Segurança do Trabalho: por que o técnico ‘educador’ é o novo trunfo das indústrias

Investimento em cultura de prevenção vai além de evitar multas; foco no ensino humanizado eleva produtividade e reduz acidentes nas organizações

Foco no ensino humanizado eleva produtividade e reduz acidentes nas organizações

Historicamente, a figura do técnico de segurança do trabalho no chão de fábrica muitas vezes mimetizou a de um vigilante: alguém focado na punição e na fiscalização rígida de normas. No entanto, o cenário industrial moderno exige uma mudança sensível. A transição do técnico “policial” para o técnico “educador” não é apenas uma troca de tom, mas uma estratégia de negócio que substitui o medo pela consciência e transforma a base produtiva em um agente ativo de proteção.

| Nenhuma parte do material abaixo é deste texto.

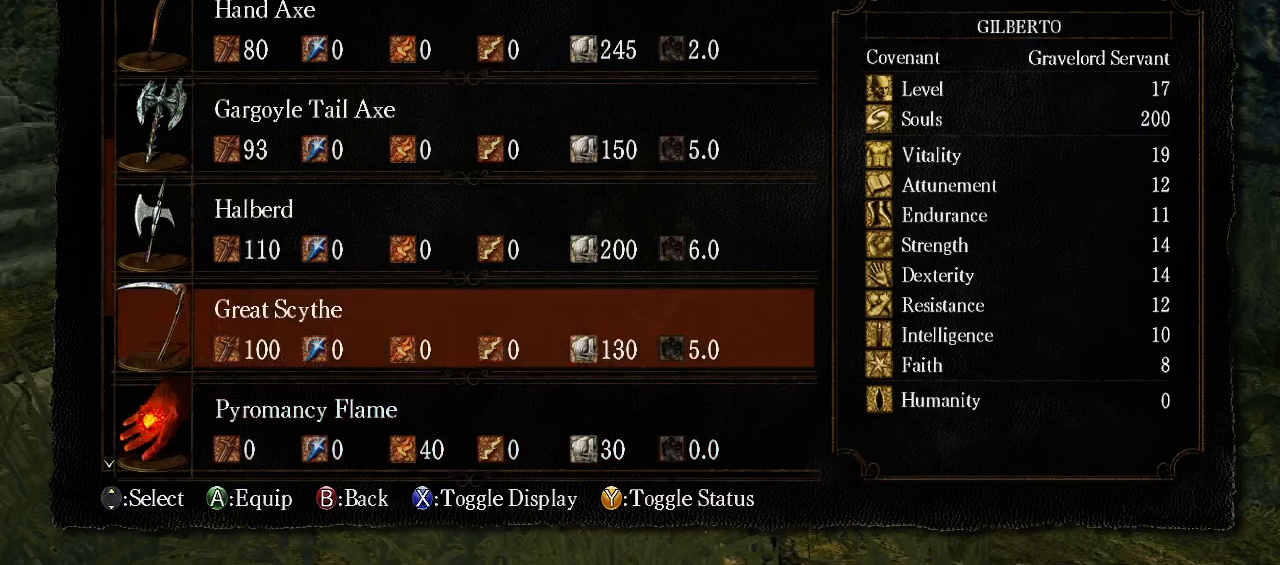
{"buttons": ["DPAD_UP"], "left_stick": "center", "right_stick": "center", "events": [[133, "DPAD_UP", "up"], [400, "DPAD_UP", "down"]]}
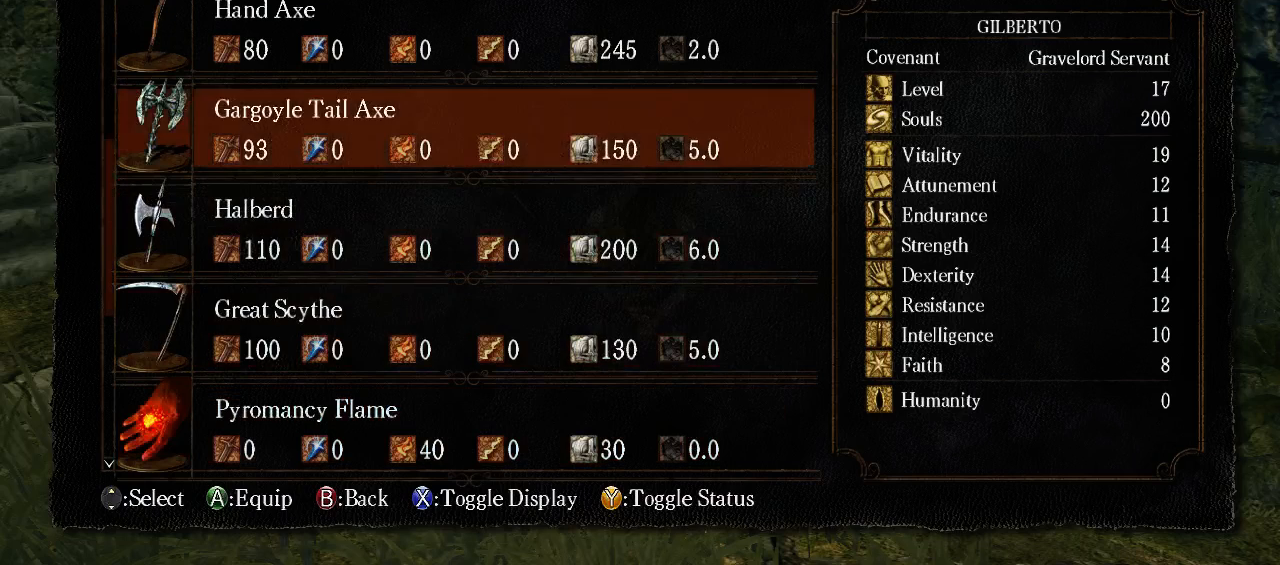
{"buttons": [], "left_stick": "center", "right_stick": "center", "events": [[67, "DPAD_UP", "up"], [300, "DPAD_UP", "down"], [433, "DPAD_UP", "up"]]}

O fim da era do ‘fiscal de EPI’

A segurança do trabalho tradicional, muitas vezes, limitou-se à entrega de equipamentos, mas a literatura especializada indica que ela deve ser entendida como um conjunto de medidas preventivas que garantem a integridade física, mental e social do trabalhador. Segundo o estudo “Noções de Segurança do Trabalho para futuros gestores”, publicado na Revista Brasileira da Educação Profissional e Tecnológica da Universidade Federal da Paraíba (UFPB) a verdadeira proteção nasce de um compromisso coletivo que integra a cultura organizacional.

Quando o técnico atua como um educador, ele deixa de apenas apontar falhas para mediar o conhecimento, utilizando metodologias ativas que colocam o trabalhador como protagonista do seu próprio aprendizado. Essa abordagem é fundamental porque o processo reflexivo desenvolve a autonomia e o senso crítico diante de situações que exigem tomada de decisão na vida profissional.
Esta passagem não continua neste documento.